• What is needed:
Pick out each line below that contains the word "family", and copy those lines in full.

•••••

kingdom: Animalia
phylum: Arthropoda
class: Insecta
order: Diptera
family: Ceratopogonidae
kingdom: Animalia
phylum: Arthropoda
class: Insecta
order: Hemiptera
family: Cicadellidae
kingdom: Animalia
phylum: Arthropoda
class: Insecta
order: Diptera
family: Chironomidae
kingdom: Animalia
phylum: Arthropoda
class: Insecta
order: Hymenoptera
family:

•••••

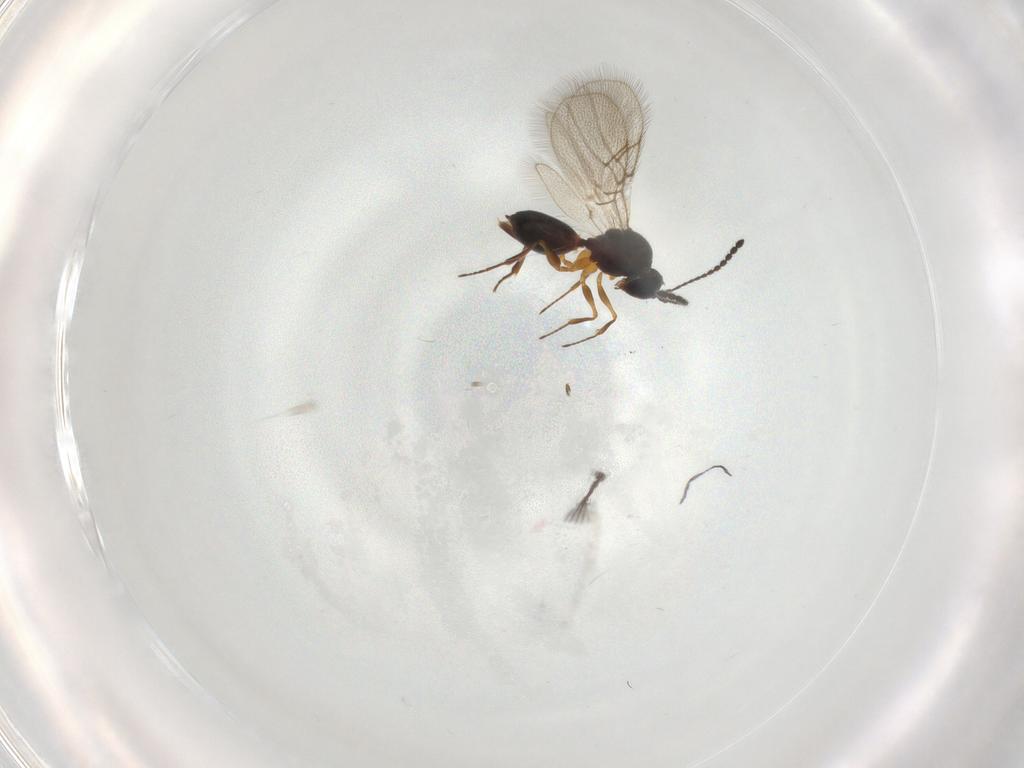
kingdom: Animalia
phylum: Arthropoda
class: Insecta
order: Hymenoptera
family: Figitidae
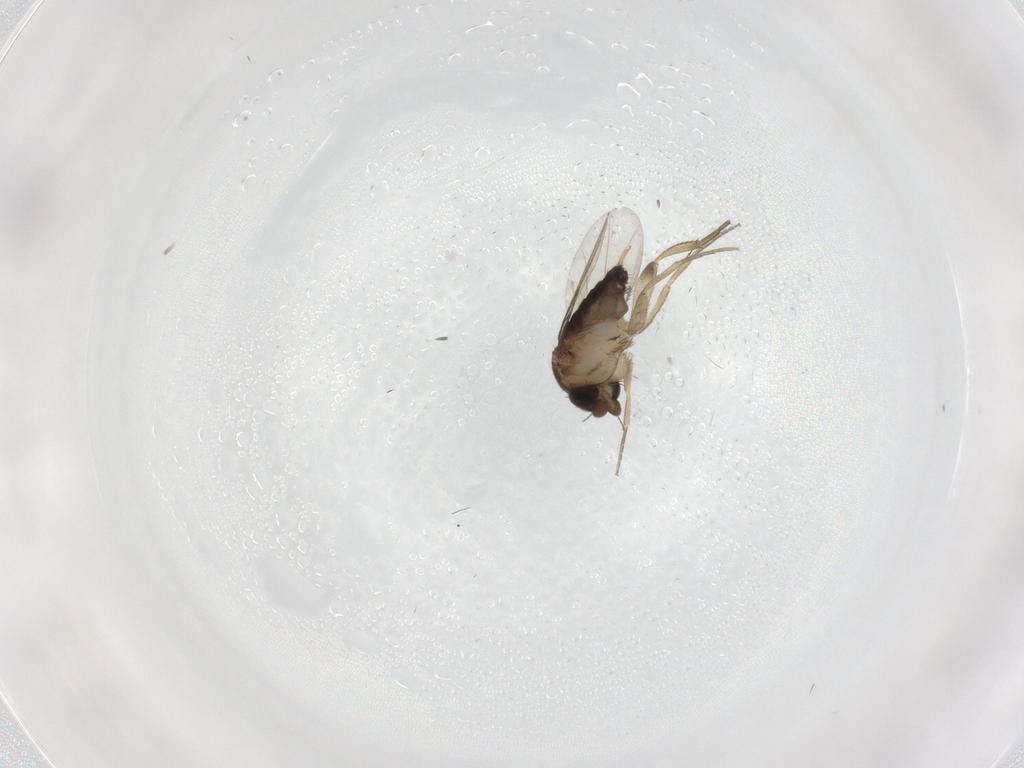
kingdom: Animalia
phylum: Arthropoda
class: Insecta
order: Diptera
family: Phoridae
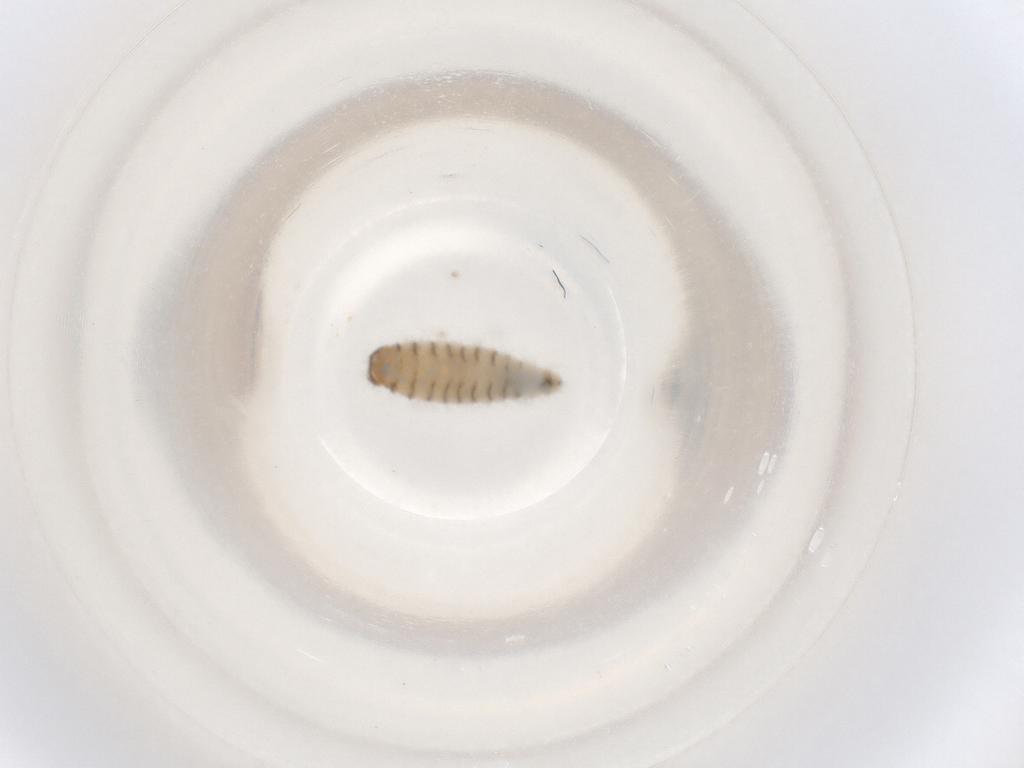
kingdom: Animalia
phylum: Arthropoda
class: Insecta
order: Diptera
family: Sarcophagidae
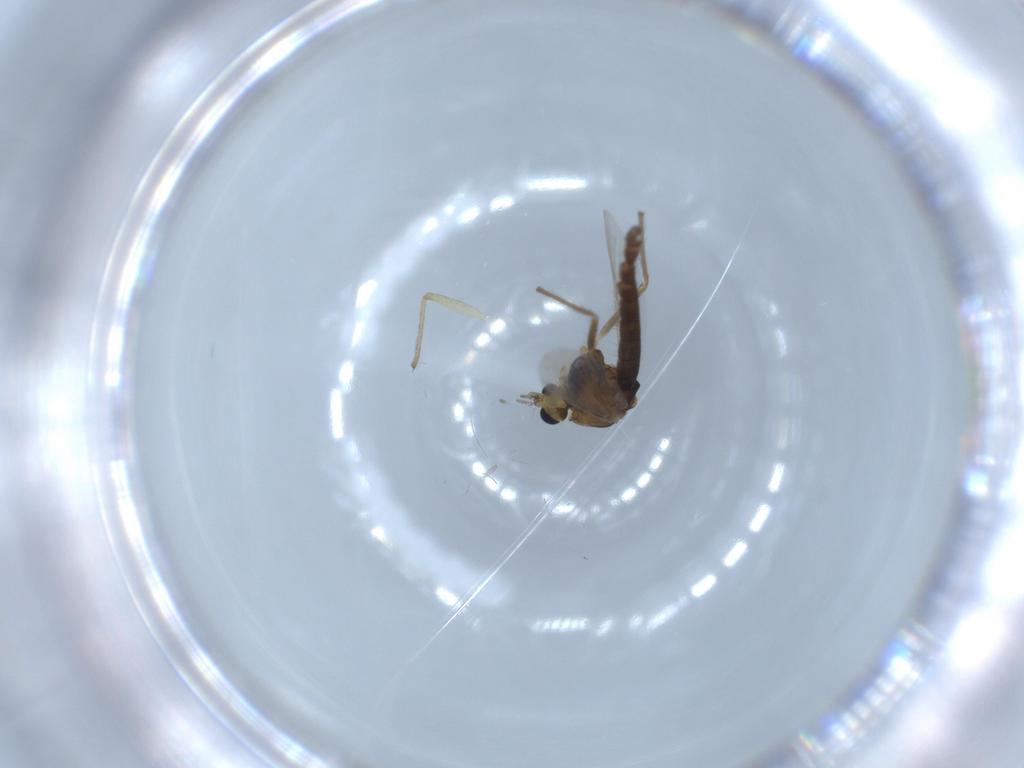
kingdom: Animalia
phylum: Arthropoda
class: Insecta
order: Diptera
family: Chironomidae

•••••

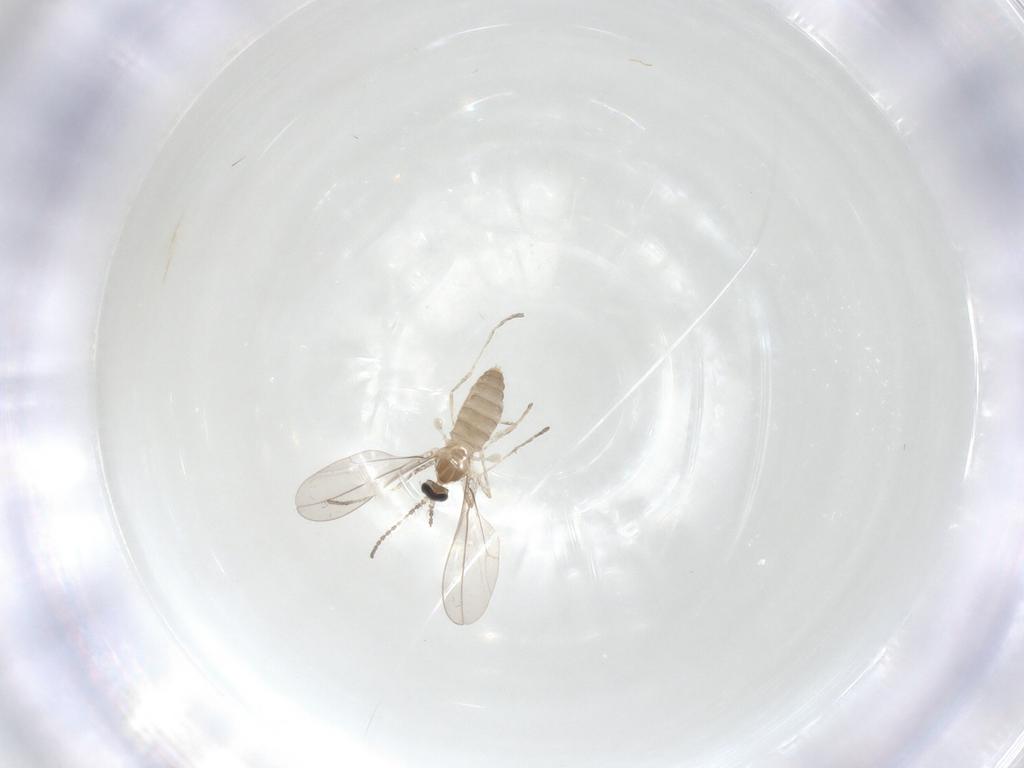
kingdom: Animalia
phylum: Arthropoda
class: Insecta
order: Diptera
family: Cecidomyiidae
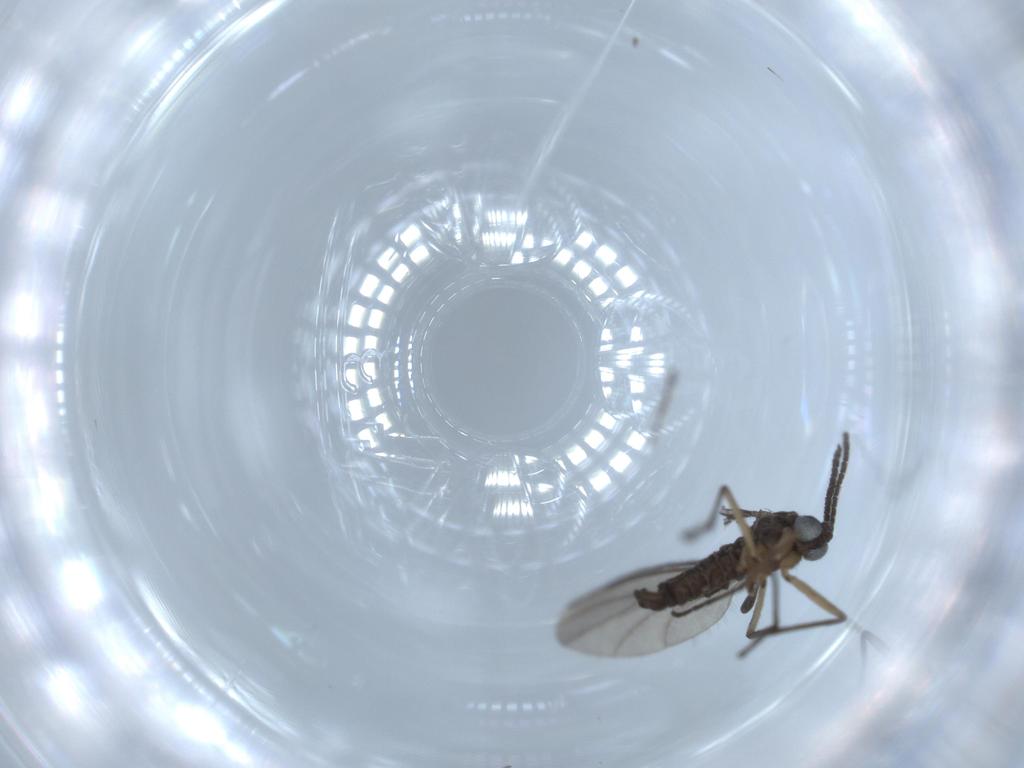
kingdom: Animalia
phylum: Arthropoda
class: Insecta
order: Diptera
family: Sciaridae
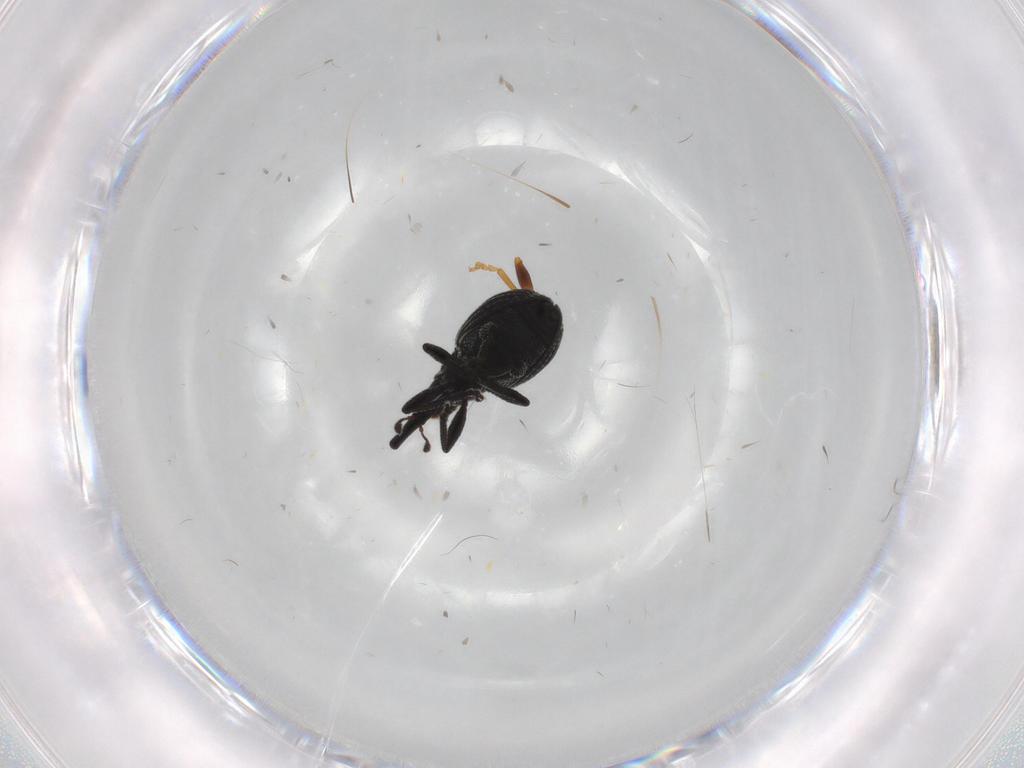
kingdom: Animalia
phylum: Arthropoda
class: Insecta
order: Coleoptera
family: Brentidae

•••••

• Exercise answer:
family: Ceratopogonidae
family: Cicadellidae
family: Chironomidae
family:
family: Figitidae
family: Phoridae
family: Sarcophagidae
family: Chironomidae
family: Cecidomyiidae
family: Sciaridae
family: Brentidae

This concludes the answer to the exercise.